> [TEXT EXTRACT]:

If you manage to compile the image, share it please, I simply don't have the time now to learn all the bits and pieces of the image build process...:frowning: yet it would be awesome to finally see this board alive again.

I more so just wanted to make sure there was not user error on my part. There seems to be so many different modes of login from enable mode, diagnoistic mode, u-boot, config t, etc that I wanted to make sure I was using the right mode to provide the output? Which mode do you want the show tech-support command from?

Here you go:

U-Boot 2011.12.(3.6.1.1) (Sep 22 2021 - 11:34:08)

Board: RTL9300 CPU:800MHz LX:175MHz DDR:600MHz
DRAM:  256 MB
SPI-F: MXIC/C22019/MMIO32-4/ModeC 1x32 MB (plr_flash_info @ 83f7cd34)
Loading 65536B env. variables from offset 0xe0000
Net:   Net Initialization Skipped
No ethernet found.
Hit Esc key to stop autoboot:  0
## dual_image_sel ... -1-0-<NULL>
## Booting image from partition ... 0
## Booting kernel from Legacy Image at 81000000 ...
   Image Name:   RTK_SDK
   Created:      2021-09-22  11:39:46 UTC
   Image Type:   MIPS Linux Kernel Image (lzma compressed)
   Data Size:    9094915 Bytes = 8.7 MB
   Load Address: 80000000
   Entry Point:  802a65b0
   Verifying Checksum ... OK
   Uncompressing Kernel Image ... OK

Starting kernel ...


Loading drivers..................................OK
Loading basic manager applications...............OK
Loading L2 applications..........................OK
Loading L3 applications..........................OK
Loading manager applications.....................OK

Username(1-64 chars):

I did some investigation. Basically, the chip revision is the last digits of the CPU-model number divided by 2:
REV-A: 0, REV-B: 1, REV-C: 2, REV-D: 3. So yours is a B, mine is a REV-D. There are plenty of statements in the SDK code that make a distinction between chips with REV < C and the newer ones. One difference concerns the RTL8396, the rest concerns the multicast configuration table. This seems to not exist on the early devices. I can try to disable that table for devices with REV < C. But debugging this will be very hard for me without actual device access. I will see what can be done.

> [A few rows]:

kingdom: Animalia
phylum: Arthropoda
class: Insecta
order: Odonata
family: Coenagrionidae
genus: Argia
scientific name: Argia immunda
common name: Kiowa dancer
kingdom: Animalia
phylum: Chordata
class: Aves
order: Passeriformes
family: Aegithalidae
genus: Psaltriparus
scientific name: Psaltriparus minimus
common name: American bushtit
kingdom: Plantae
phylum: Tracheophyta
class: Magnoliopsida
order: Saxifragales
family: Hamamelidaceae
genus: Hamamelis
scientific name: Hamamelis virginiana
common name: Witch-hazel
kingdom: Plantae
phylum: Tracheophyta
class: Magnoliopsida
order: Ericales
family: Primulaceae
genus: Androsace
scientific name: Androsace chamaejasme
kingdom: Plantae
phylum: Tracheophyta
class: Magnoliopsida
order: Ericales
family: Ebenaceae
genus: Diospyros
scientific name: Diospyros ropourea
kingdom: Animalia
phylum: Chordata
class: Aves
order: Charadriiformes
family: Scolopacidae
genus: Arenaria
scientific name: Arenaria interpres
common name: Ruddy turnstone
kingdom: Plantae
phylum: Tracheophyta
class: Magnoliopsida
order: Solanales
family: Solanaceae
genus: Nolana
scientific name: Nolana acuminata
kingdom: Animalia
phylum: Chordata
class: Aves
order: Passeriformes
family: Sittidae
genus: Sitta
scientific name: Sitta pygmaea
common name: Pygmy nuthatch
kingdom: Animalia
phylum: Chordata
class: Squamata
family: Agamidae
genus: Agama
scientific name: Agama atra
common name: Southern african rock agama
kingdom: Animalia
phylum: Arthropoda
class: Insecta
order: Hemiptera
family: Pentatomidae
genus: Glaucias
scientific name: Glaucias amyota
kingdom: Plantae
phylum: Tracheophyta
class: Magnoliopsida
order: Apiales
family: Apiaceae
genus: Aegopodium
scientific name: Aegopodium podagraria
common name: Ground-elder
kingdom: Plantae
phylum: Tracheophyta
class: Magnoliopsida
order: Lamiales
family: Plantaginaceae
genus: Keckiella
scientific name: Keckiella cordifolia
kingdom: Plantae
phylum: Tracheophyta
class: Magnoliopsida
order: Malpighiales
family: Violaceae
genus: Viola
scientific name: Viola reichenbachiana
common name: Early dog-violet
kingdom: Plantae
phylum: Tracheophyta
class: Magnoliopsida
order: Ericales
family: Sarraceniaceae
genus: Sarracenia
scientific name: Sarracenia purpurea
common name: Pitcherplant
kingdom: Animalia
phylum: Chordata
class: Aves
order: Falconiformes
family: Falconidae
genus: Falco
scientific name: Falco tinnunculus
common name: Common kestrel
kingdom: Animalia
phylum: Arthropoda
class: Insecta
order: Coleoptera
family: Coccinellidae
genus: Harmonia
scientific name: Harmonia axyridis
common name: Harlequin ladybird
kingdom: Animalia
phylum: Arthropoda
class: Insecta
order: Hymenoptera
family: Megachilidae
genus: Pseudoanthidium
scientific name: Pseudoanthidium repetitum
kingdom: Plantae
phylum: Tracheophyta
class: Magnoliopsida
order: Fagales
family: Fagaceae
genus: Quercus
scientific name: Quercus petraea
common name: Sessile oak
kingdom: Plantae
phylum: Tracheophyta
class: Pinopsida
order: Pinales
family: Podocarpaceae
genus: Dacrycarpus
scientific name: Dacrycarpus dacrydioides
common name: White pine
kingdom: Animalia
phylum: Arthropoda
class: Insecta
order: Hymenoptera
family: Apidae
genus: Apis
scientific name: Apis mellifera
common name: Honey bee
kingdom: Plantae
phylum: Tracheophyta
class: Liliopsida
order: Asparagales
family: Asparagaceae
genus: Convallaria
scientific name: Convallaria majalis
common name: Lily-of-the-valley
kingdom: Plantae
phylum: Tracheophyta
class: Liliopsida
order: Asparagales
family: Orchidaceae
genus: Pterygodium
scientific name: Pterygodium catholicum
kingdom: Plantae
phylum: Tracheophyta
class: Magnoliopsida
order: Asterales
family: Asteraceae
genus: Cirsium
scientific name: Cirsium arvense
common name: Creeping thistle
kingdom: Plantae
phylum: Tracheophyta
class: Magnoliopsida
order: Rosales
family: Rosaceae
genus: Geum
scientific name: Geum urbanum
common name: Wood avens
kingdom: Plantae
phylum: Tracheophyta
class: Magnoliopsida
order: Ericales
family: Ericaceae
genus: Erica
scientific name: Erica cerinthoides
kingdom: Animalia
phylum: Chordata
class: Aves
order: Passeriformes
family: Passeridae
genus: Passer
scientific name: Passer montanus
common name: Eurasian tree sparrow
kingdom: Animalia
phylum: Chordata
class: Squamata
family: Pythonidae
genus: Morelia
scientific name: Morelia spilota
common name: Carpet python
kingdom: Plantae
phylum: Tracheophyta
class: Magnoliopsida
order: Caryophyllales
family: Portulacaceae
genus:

> [JOBS]:
1 > Print the passage of the forum thread from "Hit Esc key" to "Starting kernel ...", word for word.
2 > Output the lines of the rows from the line with "common name: Pygmy nuthatch" to the line with "order: Apiales", both included, without any change.

> [EXERCISE SOLUTIONS]:
1 >
Hit Esc key to stop autoboot:  0
## dual_image_sel ... -1-0-<NULL>
## Booting image from partition ... 0
## Booting kernel from Legacy Image at 81000000 ...
   Image Name:   RTK_SDK
   Created:      2021-09-22  11:39:46 UTC
   Image Type:   MIPS Linux Kernel Image (lzma compressed)
   Data Size:    9094915 Bytes = 8.7 MB
   Load Address: 80000000
   Entry Point:  802a65b0
   Verifying Checksum ... OK
   Uncompressing Kernel Image ... OK

Starting kernel ...

2 >
common name: Pygmy nuthatch
kingdom: Animalia
phylum: Chordata
class: Squamata
family: Agamidae
genus: Agama
scientific name: Agama atra
common name: Southern african rock agama
kingdom: Animalia
phylum: Arthropoda
class: Insecta
order: Hemiptera
family: Pentatomidae
genus: Glaucias
scientific name: Glaucias amyota
kingdom: Plantae
phylum: Tracheophyta
class: Magnoliopsida
order: Apiales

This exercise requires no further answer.